Volamos desde hace tres horas sobre el Mato Grosso, una selva verde y compacta. El pequeño Cessna 108 ronca bajo las nubes negras, las últimas de la estación de lluvias, que este año resultó más larga que de costumbre. Raúl, el piloto, consulta el mapa: nos encontramos a unos setecientos kilómetros al norte de Cuiabá, capital del estado. "Un poco más, y llegaremos", advierte Raúl.
Ya estamos allí: en plena selva, entre los ríos Juruena y Juina. Es la zona de los indios nhambiquara, una de las pocas tribus que sobrevivieron a los estragos sistemáticos perpetrados por los blancos; y que continúan aún hoy con una ferocidad superior a la de cualquier guerra. Es un genocidio a nivel industrial: la llamada "desinfección de indios",
Aquí, en la selva que sobrevuelo con mi Cessna, vivían también los tapaiuna y los pataxo. Pero estos hombres, vivos hasta ayer, han desaparecido totalmente. Tal vez, en algún lugar, alguien escriba en un libro de etnología: tapaiuna y pataxo, razas extinguidas del Mato Grosso. En realidad, fueron exterminadas. A los tapaiuna les regalaron varios cajones de azúcar. En los años, meses y días pasados, los blancos "civilizados" continuaron llevando estos cajones, dejándolos en los claros de la selva. Los indios, en un primer momento recelosos, se acercaron luego a los cajones y los abrieron...

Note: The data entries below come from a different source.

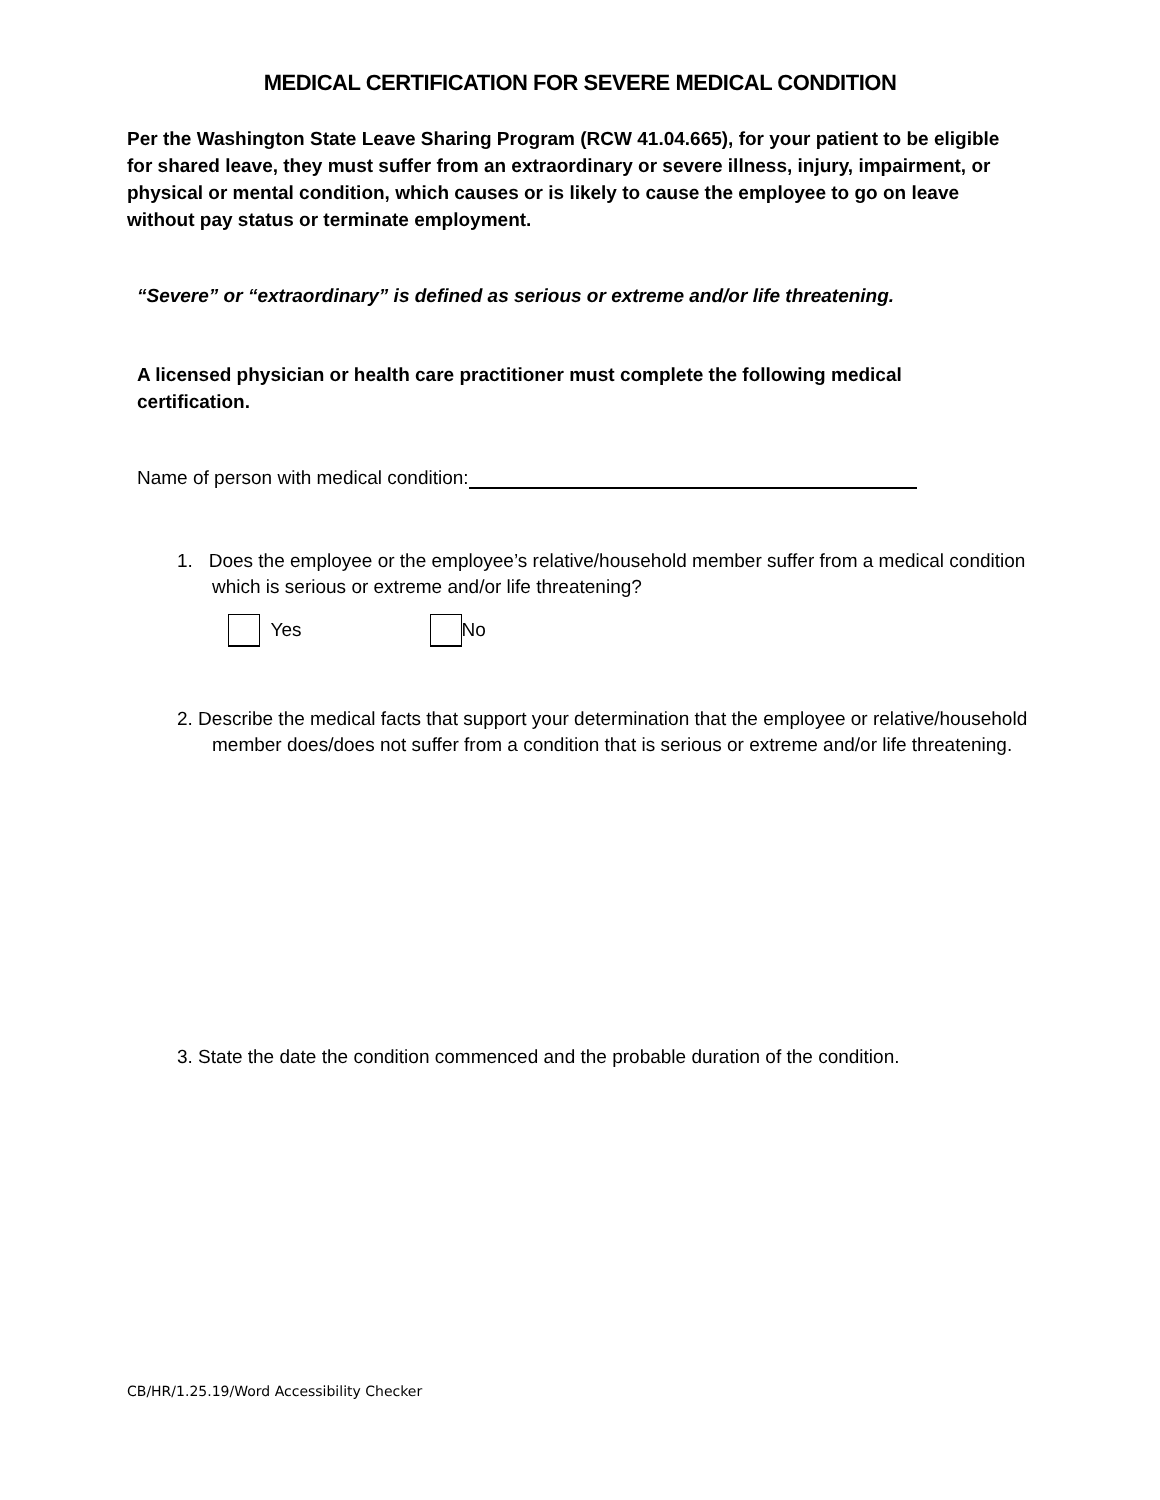MEDICAL CERTIFICATION FOR SEVERE MEDICAL CONDITION
Per the Washington State Leave Sharing Program (RCW 41.04.665), for your patient to be eligible for shared leave, they must suffer from an extraordinary or severe illness, injury, impairment, or physical or mental condition, which causes or is likely to cause the employee to go on leave without pay status or terminate employment.
“Severe” or “extraordinary” is defined as serious or extreme and/or life threatening.
A licensed physician or health care practitioner must complete the following medical certification.
Name of person with medical condition:
1. Does the employee or the employee’s relative/household member suffer from a medical condition which is serious or extreme and/or life threatening?
Yes No
2. Describe the medical facts that support your determination that the employee or relative/household member does/does not suffer from a condition that is serious or extreme and/or life threatening.
3. State the date the condition commenced and the probable duration of the condition.
CB/HR/1.25.19/Word Accessibility Checker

Dentro del azúcar estaba el arsénico. Los tapaiuna desaparecieron así. Toda una raza envenenada. Después envenenaron a los pataxo, enviando en gira a falsos médicos que aplicaban "inyecciones": una o dos inyecciones para cada pataxo. Y dentro de las jeringas hipodérmicas pululaban gérmenes mortíferos de viruela.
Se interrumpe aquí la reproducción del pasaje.